What do true custom rifles cost? Well, the price list from Hill Country Rifle Company (New Brunfels, Texas) shows that a "basic" wood stocked, American classic hunting rifle starts at $10,000. That does not include the cost of the action (figure $800 to be safe), stock blank (probably another $700 for high grade walnut), or extra embellishments such as wrap-around forend checkering (add $300), rust bluing (add $600 minimum), or engraving (the sky's the limit).
What it does include is a hand-stoned action, polished and jeweled bolt, factory tang reshaped to a sculptured pre-war configuration, a Krieger or Lilja barrel (installed, squared, and trued), custom hand inletting, HCR pillar bedding, crossbolts, and a satin hot blue of metal parts.

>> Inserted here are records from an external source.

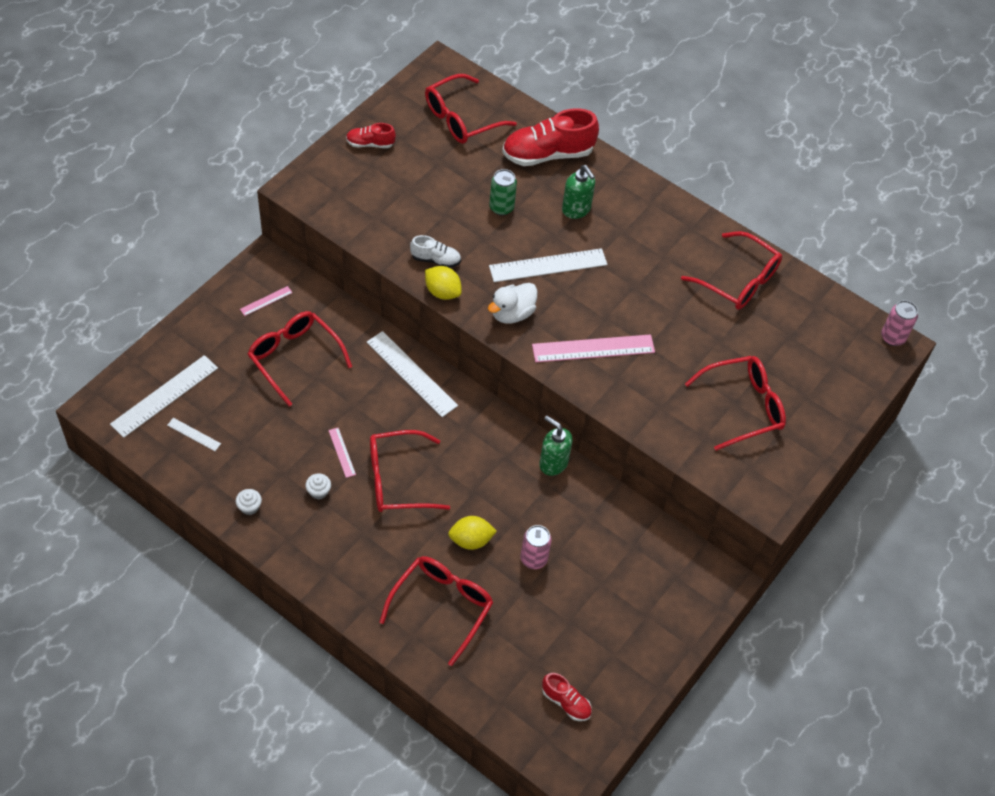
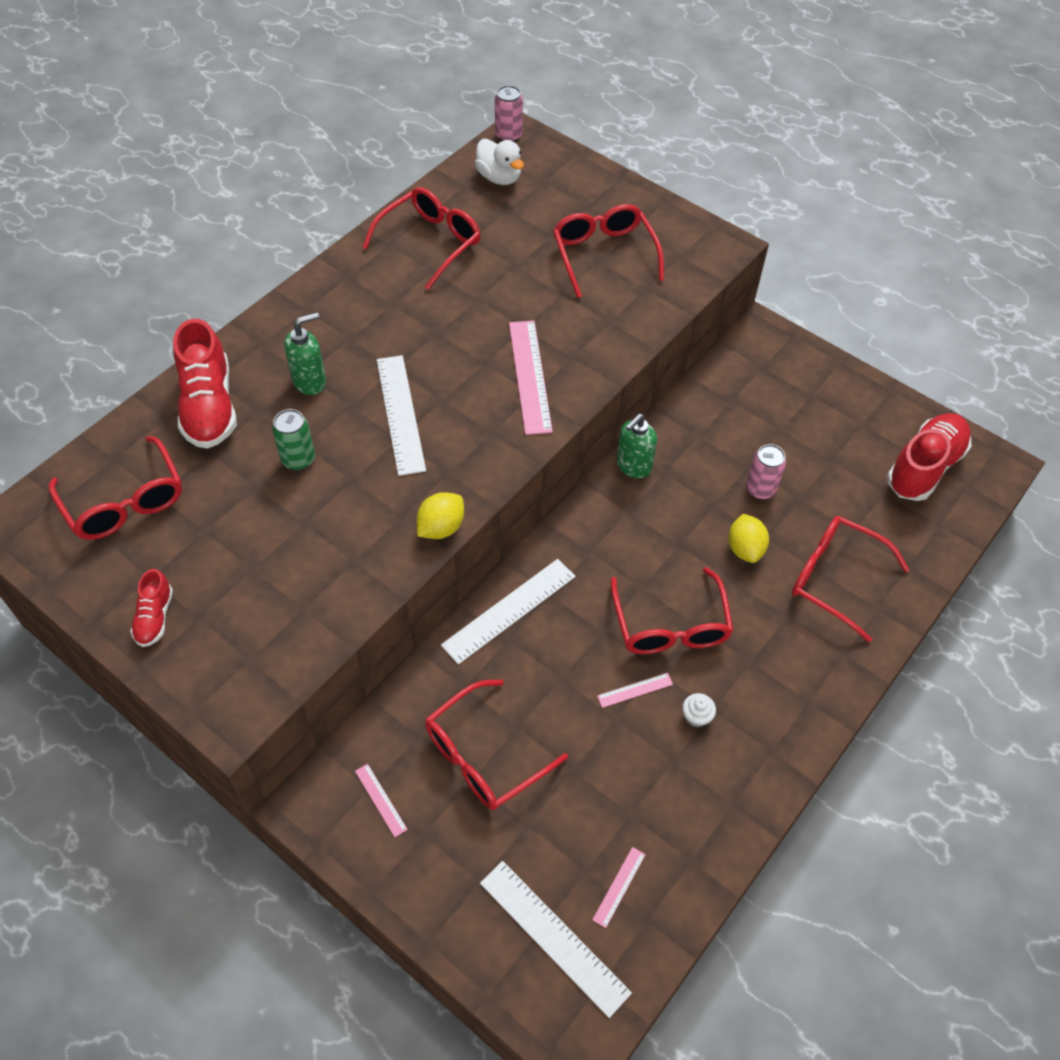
camera: 85 degrees left, 0 degrees up
(194, 434) = (619, 886): white ruler -> pink ruler
(249, 507) = (729, 801): white cupcake -> none
(435, 260) = (385, 535): white shoe -> none
(512, 314) = (477, 453): white duck -> white duck (499, 177)
(566, 702) = (924, 467): red shoe -> red shoe, size x1.95

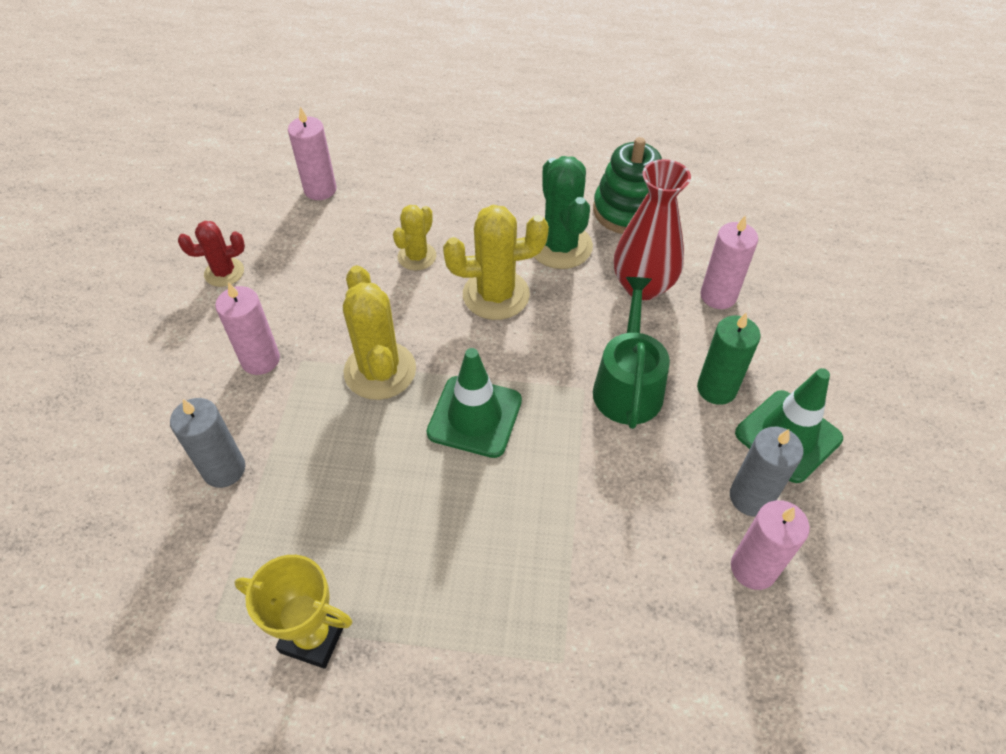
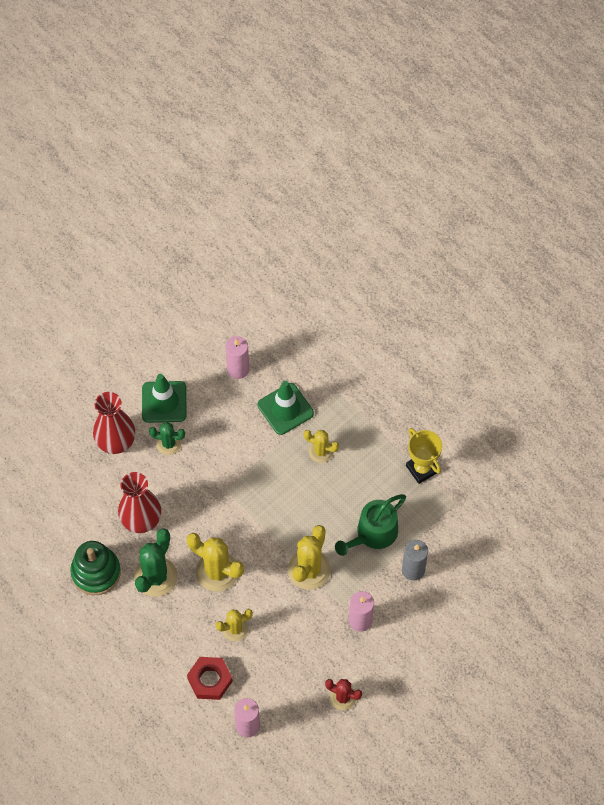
camera: 140 degrees left, 10 degrees up
(400, 200) = (210, 680): none -> red nut
(475, 416) = (286, 512): green traffic cone -> green traffic cone (285, 409)
(503, 537) = (321, 451): none -> yellow cactus
(628, 385) = (205, 475): green watering can -> green watering can (373, 534)
(716, 389) = (168, 444): green candle -> green cactus
(718, 296) = (112, 486): pink candle -> none
(751, 497) = (208, 392): grey candle -> none
(778, 344) = (116, 442): none -> red vase

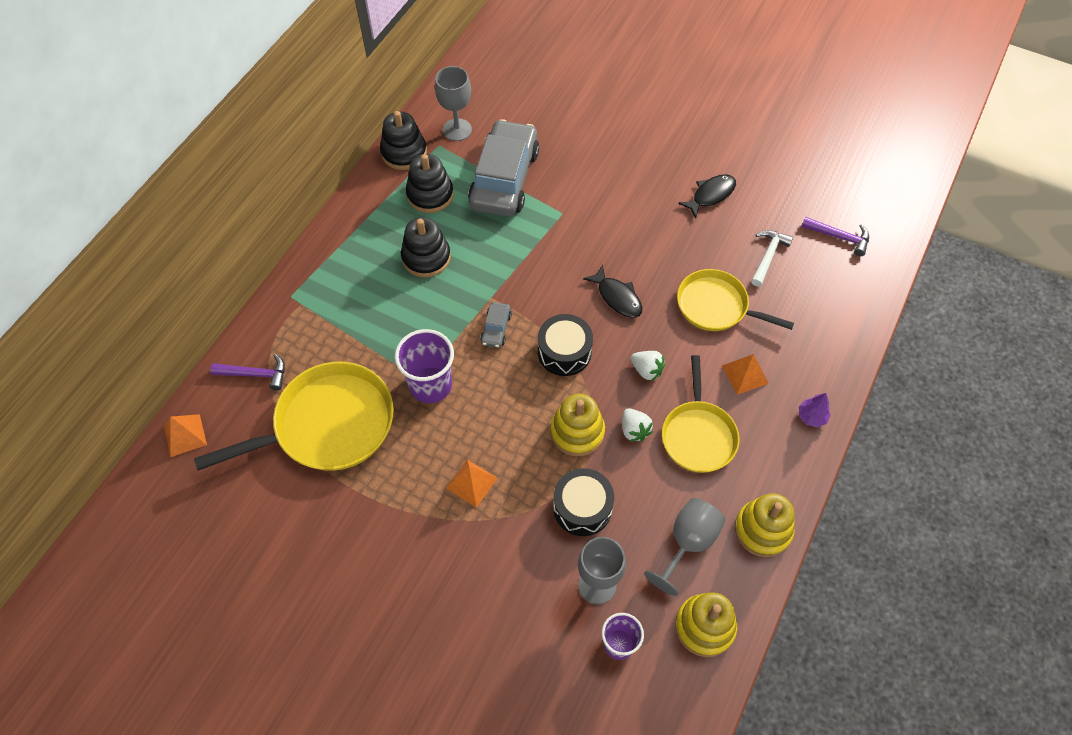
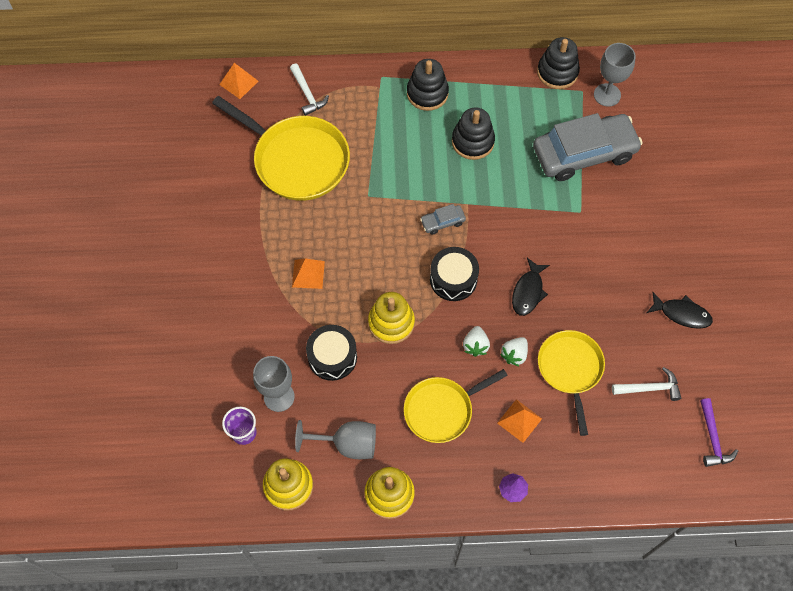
camera: 60 degrees right, 5 degrees up
(256, 374) = (307, 94): purple hammer -> white hammer
(430, 195) = (531, 112): black stacking toy -> black stacking toy (427, 93)
(430, 385) = (368, 205): purple cup -> none
(634, 430) = (417, 362): white strawberry -> white strawberry (514, 354)

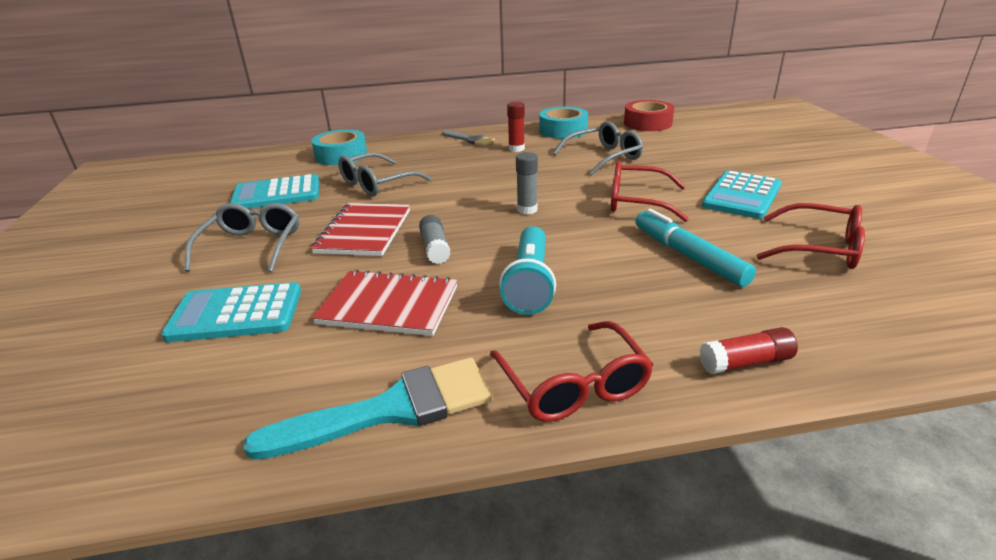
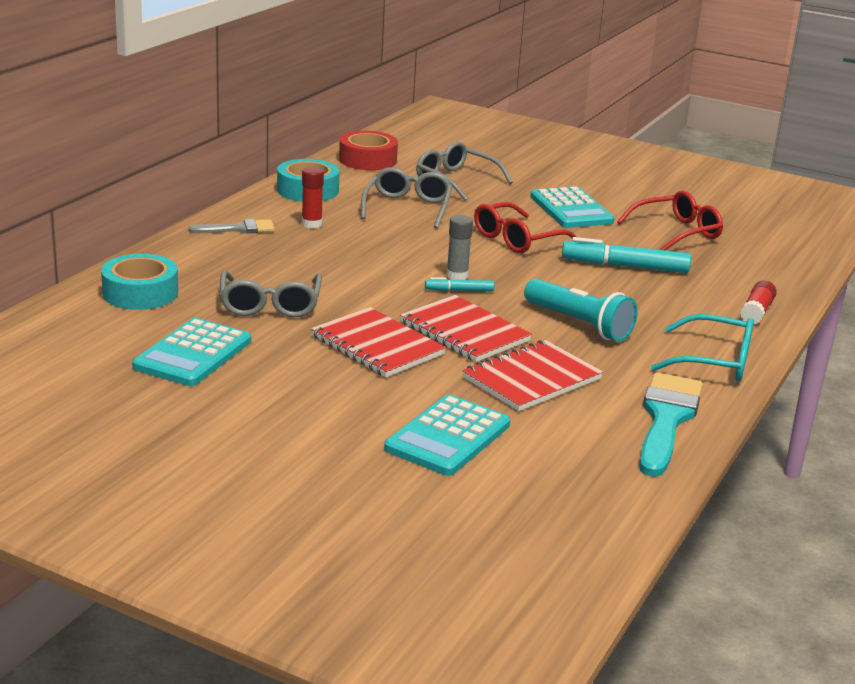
camera: 55 degrees left, 5 degrees down
(252, 246) = (315, 399): grey glasses -> grey glasses (456, 180)
(435, 248) = (464, 331): grey glue stick -> red notebook
(503, 219) = (459, 290): none -> turquoise marker
(573, 385) = (714, 361): red glasses -> turquoise glasses

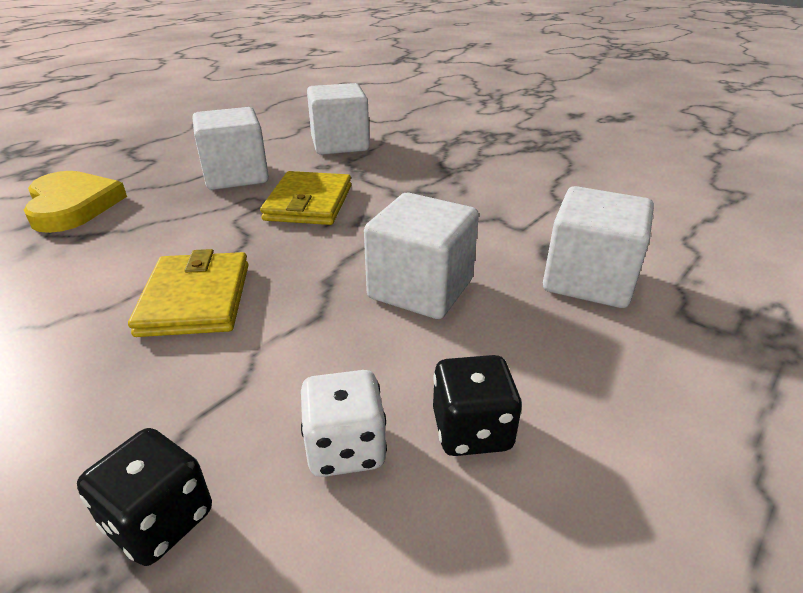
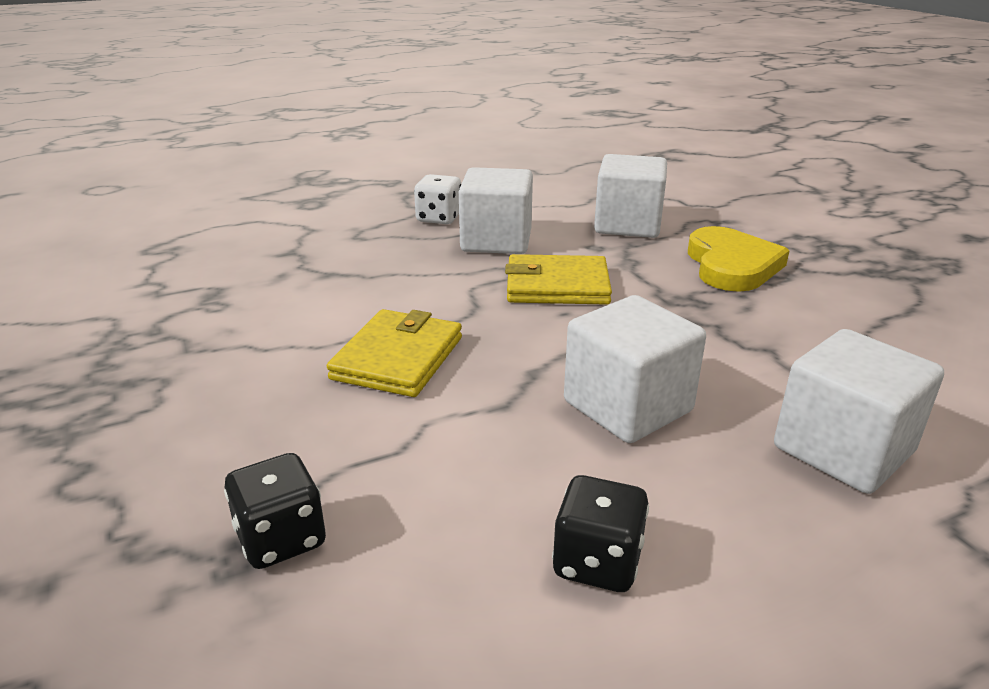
camera: 25 degrees right, 5 degrees down
(72, 206) = (331, 242): yellow heart -> yellow heart (731, 265)
(309, 203) = (557, 286): yellow wallet -> yellow wallet turned 60 degrees clockwise
(345, 448) = (463, 535): white dice -> white dice (439, 218)

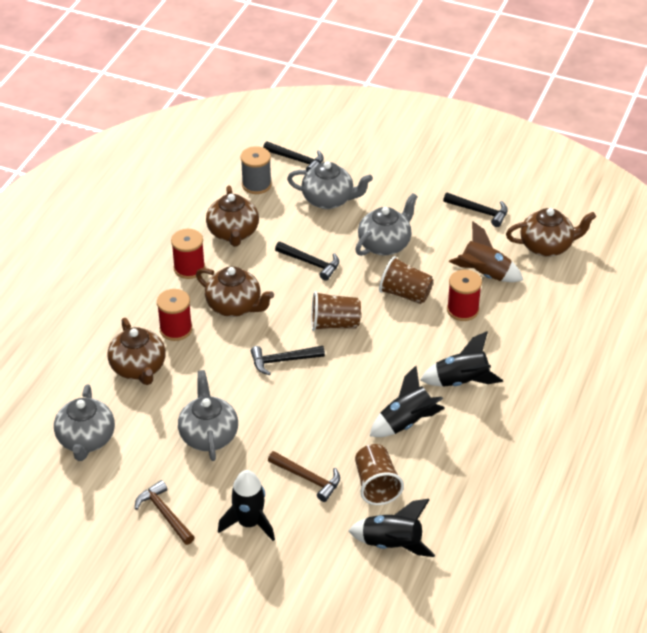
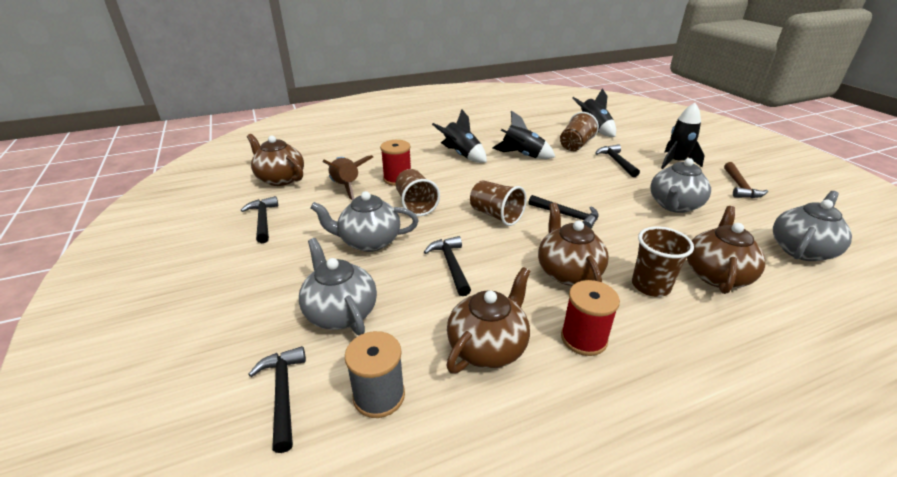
camera: 135 degrees left, 10 degrees down
(176, 329) = (650, 286): red spool -> brown cup
(308, 479) = (616, 162): brown hammer -> black hammer

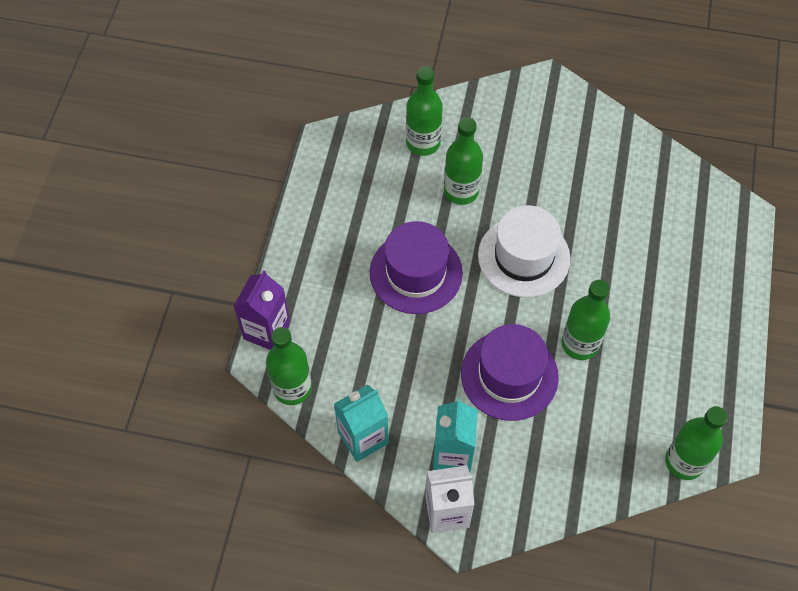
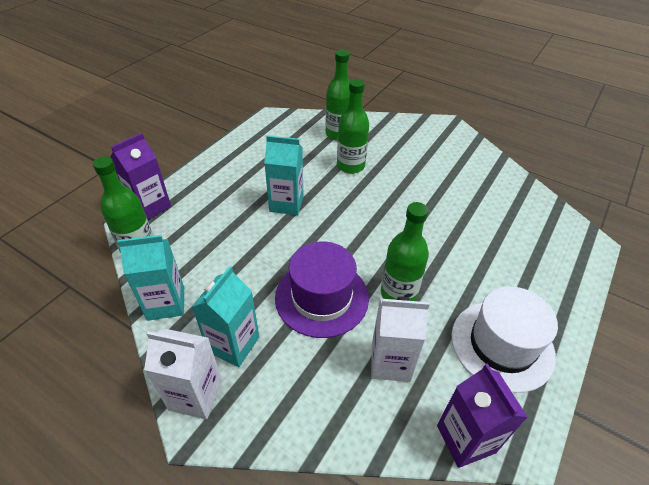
camera: 20 degrees right, 15 degrees down
(416, 273) = (286, 203): purple hat -> turquoise carton
(524, 257) = (378, 217): white hat -> white hat (502, 345)
(600, 418) = (390, 362): none -> white carton
(684, 461) = (465, 439): green bottle -> purple carton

You get Ted Blackburn bottom metal, a re-configured trigger bow, and a Jerry Fisher solid grip cap. The made to measure pistol grip stock features a shadow line cheek piece, up to 24 lpi (four-panel) point pattern checkering, 90 degree ebony forend tip, inletted sling swivel studs, hand rubbed oil finish, and a Pachmayr Decelerator recoil pad.
You also get a hunting rifle that looks, operates, and handles like a dream. It fits you, not "Mr. Average," and every time you throw it to your shoulder to sight on a game animal you'll be glad you spent the money.
After the Show, Rocky and I enjoyed cocktails and dinner with Jay and Kara Strite of Krist & Strite, Inc. Rocky does the engraving on the Krist custom revolvers, an example of which can be seen on Rocky's web site at: http://www.chuckhawks.com/newton-grant_engraving.htm
This was my first ACGG/FEGA Show, as I usually attend the SHOT Show in Las Vegas, which creates a scheduling conflict for me. But this year I chose to skip the SHOT Show, since it was held in Orlando, and that allowed me to attend the ACGG/FEGA Show instead. The Show is free to ACGG and FEGA members and accredited members of the press (like, ah, Guns and Shooting Online). The public is welcome, but is charged $20/day to attend. Since the show can pretty well covered in one day, it is $20 well spent. I had a great time at the Show, which hopefully will not be my last. I hope to see you in Reno next year!